▶ [Work item]:
Using the listing below, copy exactly each line from the one that has "left eye: (105, 200)" through the one that has "left eye: (523, 251)"; omit the pictures.

▶ [Dataset entries]:

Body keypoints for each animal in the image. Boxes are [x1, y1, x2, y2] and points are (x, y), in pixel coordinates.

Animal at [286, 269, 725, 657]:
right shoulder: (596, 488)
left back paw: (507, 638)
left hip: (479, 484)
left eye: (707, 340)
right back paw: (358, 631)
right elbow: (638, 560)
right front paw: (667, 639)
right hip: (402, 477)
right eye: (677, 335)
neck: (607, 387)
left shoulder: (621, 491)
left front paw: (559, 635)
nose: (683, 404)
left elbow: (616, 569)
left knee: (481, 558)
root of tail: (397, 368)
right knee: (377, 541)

---

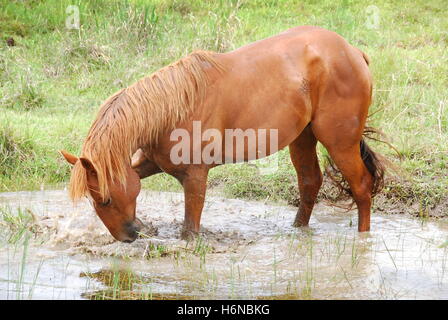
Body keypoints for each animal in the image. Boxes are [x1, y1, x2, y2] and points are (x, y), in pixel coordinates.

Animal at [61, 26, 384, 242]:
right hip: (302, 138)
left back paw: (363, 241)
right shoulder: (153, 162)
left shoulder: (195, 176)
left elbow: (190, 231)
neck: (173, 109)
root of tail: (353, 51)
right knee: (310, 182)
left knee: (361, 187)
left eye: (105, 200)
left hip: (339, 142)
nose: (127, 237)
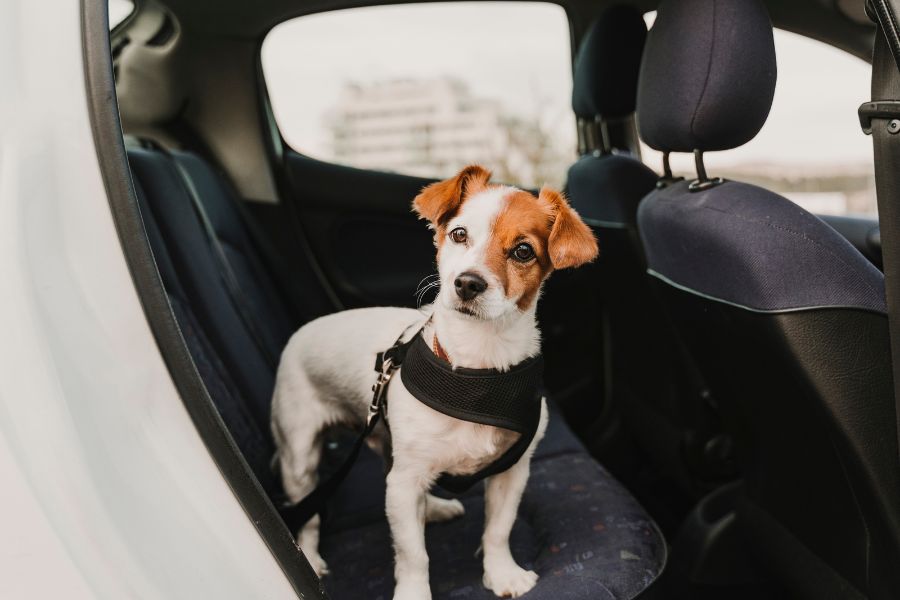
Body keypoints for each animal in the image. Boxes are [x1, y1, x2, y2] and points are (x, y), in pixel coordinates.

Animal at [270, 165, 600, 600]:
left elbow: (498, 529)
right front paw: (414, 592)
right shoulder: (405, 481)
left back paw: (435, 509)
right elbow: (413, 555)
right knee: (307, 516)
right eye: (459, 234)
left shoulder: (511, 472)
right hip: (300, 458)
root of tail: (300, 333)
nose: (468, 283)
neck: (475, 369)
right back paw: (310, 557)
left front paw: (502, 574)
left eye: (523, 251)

▶ [Task result]:
left eye: (105, 200)
left hip: (339, 142)
nose: (127, 237)
Body keypoints for each animal in the image. Boxes are [x1, y1, x2, y2] and points are (x, y), in pixel coordinates.

Animal at [270, 165, 600, 600]:
left elbow: (498, 529)
right front paw: (414, 592)
right shoulder: (405, 481)
left back paw: (435, 509)
right elbow: (413, 555)
right knee: (307, 516)
right eye: (459, 234)
left shoulder: (511, 472)
right hip: (300, 458)
root of tail: (300, 333)
nose: (468, 283)
neck: (475, 369)
right back paw: (310, 557)
left front paw: (502, 574)
left eye: (523, 251)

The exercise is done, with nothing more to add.